**WORK INSTRUCTION:** Write out the material below word for word, beginning at the line that contains "curity Officer at" and stopping after the line that contains "one business day.". Leave the pictures out of your answer.

═══ EXTRACTED MATERIAL ═══

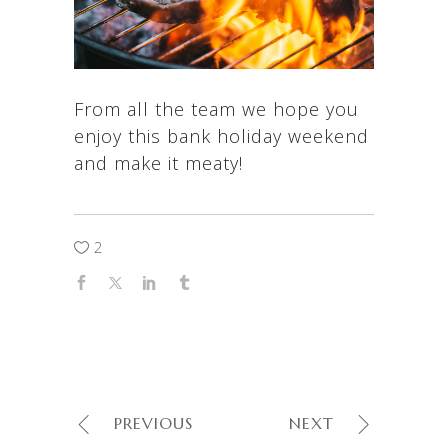
From all the team we hope you
enjoy this bank holiday weekend
and make it meaty!
2
PREVIOUS
NEXT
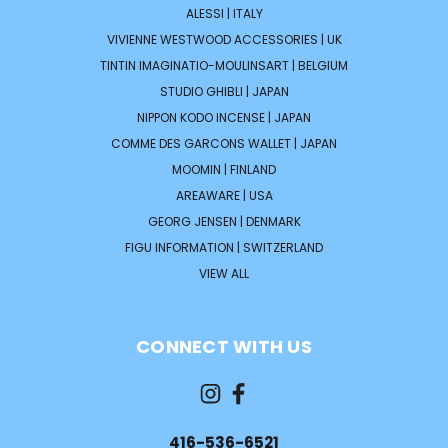
ALESSI | ITALY
VIVIENNE WESTWOOD ACCESSORIES | UK
TINTIN IMAGINATIO-MOULINSART | BELGIUM
STUDIO GHIBLI | JAPAN
NIPPON KODO INCENSE | JAPAN
COMME DES GARCONS WALLET | JAPAN
MOOMIN | FINLAND
AREAWARE | USA
GEORG JENSEN | DENMARK
FIGU INFORMATION | SWITZERLAND
VIEW ALL
CONNECT WITH US
416-536-6521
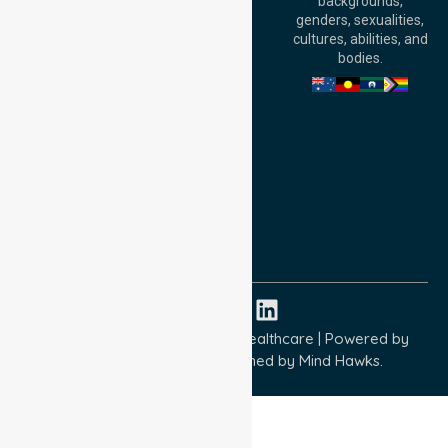
backgrounds,
William Street,
genders, sexualities,
Adelaide, SA 5000,
cultures, abilities, and
Australia
bodies.
Privacy Policy
Terms and Conditions
Quality Commitment
ISO 9001:2015
ISO 14001:2015
ISO 45001:2018
Copyright © 2026 NurseLink Healthcare | Powered by
Wisely IT Services
& Designed by
Mind Hawks.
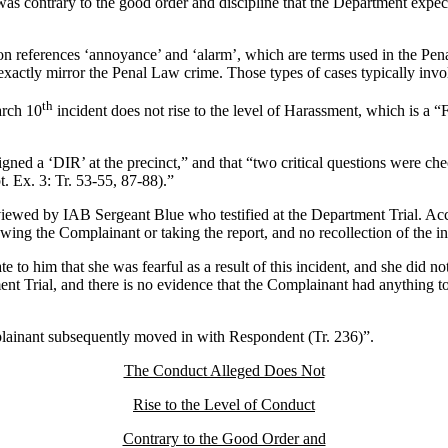
was contrary to the good order and discipline that the Department expe
on references ‘annoyance’ and ‘alarm’, which are terms used in the Pe
it exactly mirror the Penal Law crime. Those types of cases typically 
th
arch 10
incident does not rise to the level of Harassment, which is a 
ned a ‘DIR’ at the precinct,” and that “two critical questions were che
t. Ex. 3: Tr. 53-55, 87-88).”
viewed by IAB Sergeant Blue who testified at the Department Trial. Acc
ng the Complainant or taking the report, and no recollection of the incid
 to him that she was fearful as a result of this incident, and she did n
ment Trial, and there is no evidence that the Complainant had anything 
lainant subsequently moved in with Respondent (Tr. 236)”.
The Conduct Alleged Does Not
Rise to the Level of Conduct
Contrary to the Good Order and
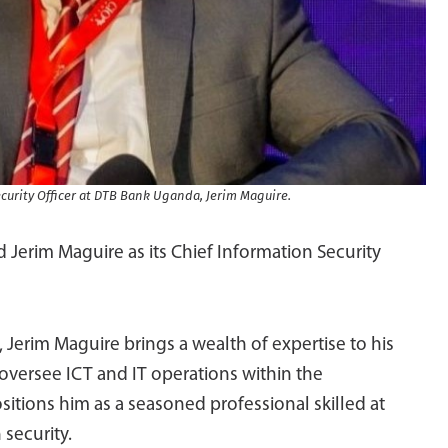
curity Officer at DTB Bank Uganda, Jerim Maguire.
erim Maguire as its Chief Information Security
, Jerim Maguire brings a wealth of expertise to his
oversee ICT and IT operations within the
itions him as a seasoned professional skilled at
 security.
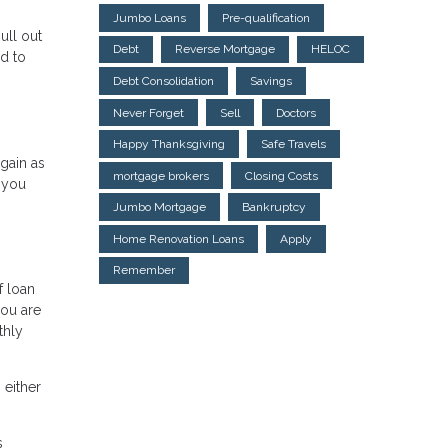
Jumbo Loans
Pre-qualification
ull out
Debt
Reverse Mortgage
HELOC
d to
Debt Consolidation
Savings
Never Forget
Sell
Doctors
Happy Thanksgiving
Safe Travels
gain as
mortgage brokers
Closing Costs
 you
Jumbo Mortgage
Bankruptcy
Home Renovation Loans
Apply
Remember
f loan
you are
thly
 either
s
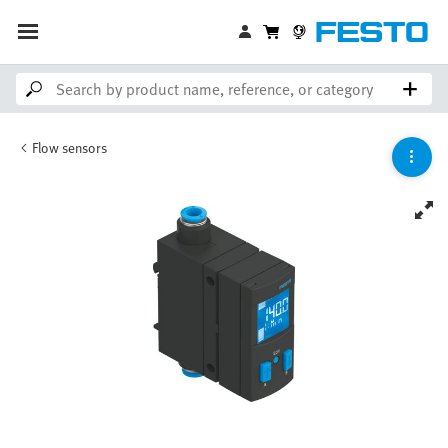
Flow sensors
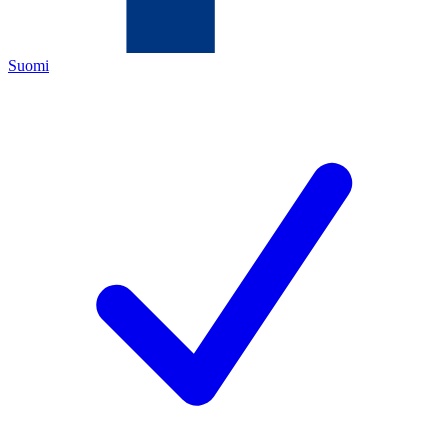
Suomi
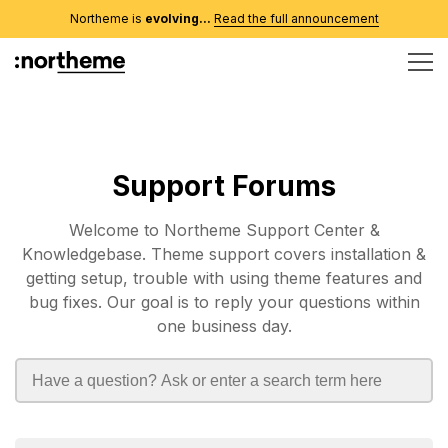
Northeme is
evolving...
Read the full announcement
Support Forums
Welcome to Northeme Support Center &
Knowledgebase. Theme support covers installation &
getting setup, trouble with using theme features and
bug fixes. Our goal is to reply your questions within
one business day.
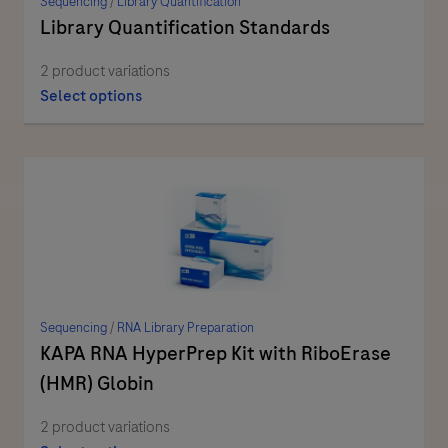
Sequencing
/
Library Quantification
Library Quantification Standards
2 product variations
Select options
Sequencing
/
RNA Library Preparation
KAPA RNA HyperPrep Kit with RiboErase
(HMR) Globin
2 product variations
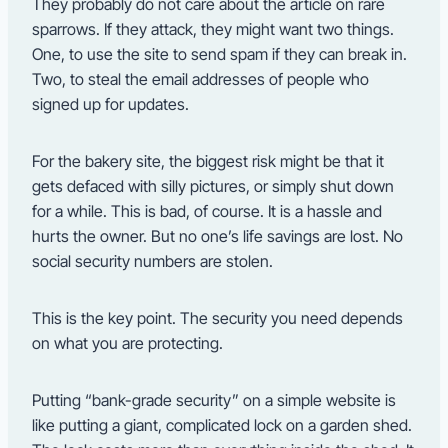
They probably do not care about the article on rare
sparrows. If they attack, they might want two things.
One, to use the site to send spam if they can break in.
Two, to steal the email addresses of people who
signed up for updates.
For the bakery site, the biggest risk might be that it
gets defaced with silly pictures, or simply shut down
for a while. This is bad, of course. It is a hassle and
hurts the owner. But no one’s life savings are lost. No
social security numbers are stolen.
This is the key point. The security you need depends
on what you are protecting.
Putting “bank-grade security” on a simple website is
like putting a giant, complicated lock on a garden shed.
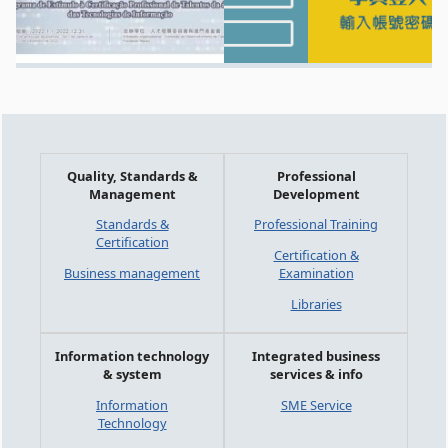
Quality, Standards &
Professional
Management
Development
Standards &
Professional Training
Certification
Certification &
Business management
Examination
Libraries
Information technology
Integrated business
& system
services & info
Information
SME Service
Technology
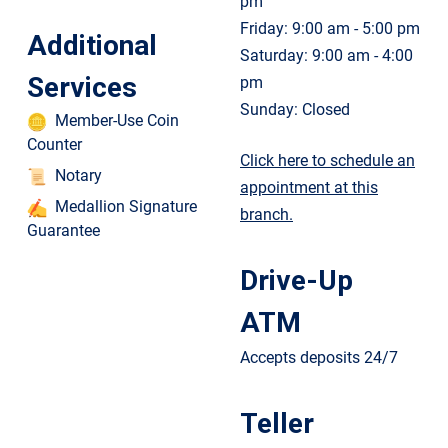
pm
Friday: 9:00 am - 5:00 pm
Additional
Saturday: 9:00 am - 4:00
Services
pm
Sunday: Closed
Member-Use Coin
Counter
Click here to schedule an
Notary
appointment at this
Medallion Signature
branch.
Guarantee
Drive-Up
ATM
Accepts deposits 24/7
Teller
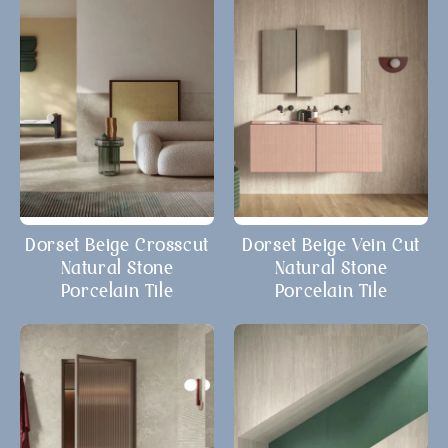
Dorset Beige Crosscut
Dorset Beige Vein Cut
Natural Stone
Natural Stone
Porcelain Tile
Porcelain Tile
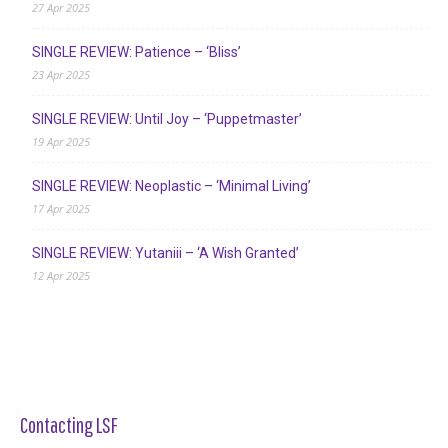
27 Apr 2025
SINGLE REVIEW: Patience – ‘Bliss’
23 Apr 2025
SINGLE REVIEW: Until Joy – ‘Puppetmaster’
19 Apr 2025
SINGLE REVIEW: Neoplastic – ‘Minimal Living’
17 Apr 2025
SINGLE REVIEW: Yutaniii – ‘A Wish Granted’
12 Apr 2025
Contacting LSF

═══

**SOLUTION TO THE EXERCISE:**
curity Officer at DTB Bank Uganda, Jerim Maguire.
erim Maguire as its Chief Information Security
, Jerim Maguire brings a wealth of expertise to his
oversee ICT and IT operations within the
itions him as a seasoned professional skilled at
 security.
Jumbo Loans
Pre-qualification
ull out
Debt
Reverse Mortgage
HELOC
d to
Debt Consolidation
Savings
Never Forget
Sell
Doctors
Happy Thanksgiving
Safe Travels
gain as
mortgage brokers
Closing Costs
 you
Jumbo Mortgage
Bankruptcy
Home Renovation Loans
Apply
Remember
f loan
you are
thly
 either
s
Flow sensors
Suomi
Northeme is
evolving...
Read the full announcement
Support Forums
Welcome to Northeme Support Center &
Knowledgebase. Theme support covers installation &
getting setup, trouble with using theme features and
bug fixes. Our goal is to reply your questions within
one business day.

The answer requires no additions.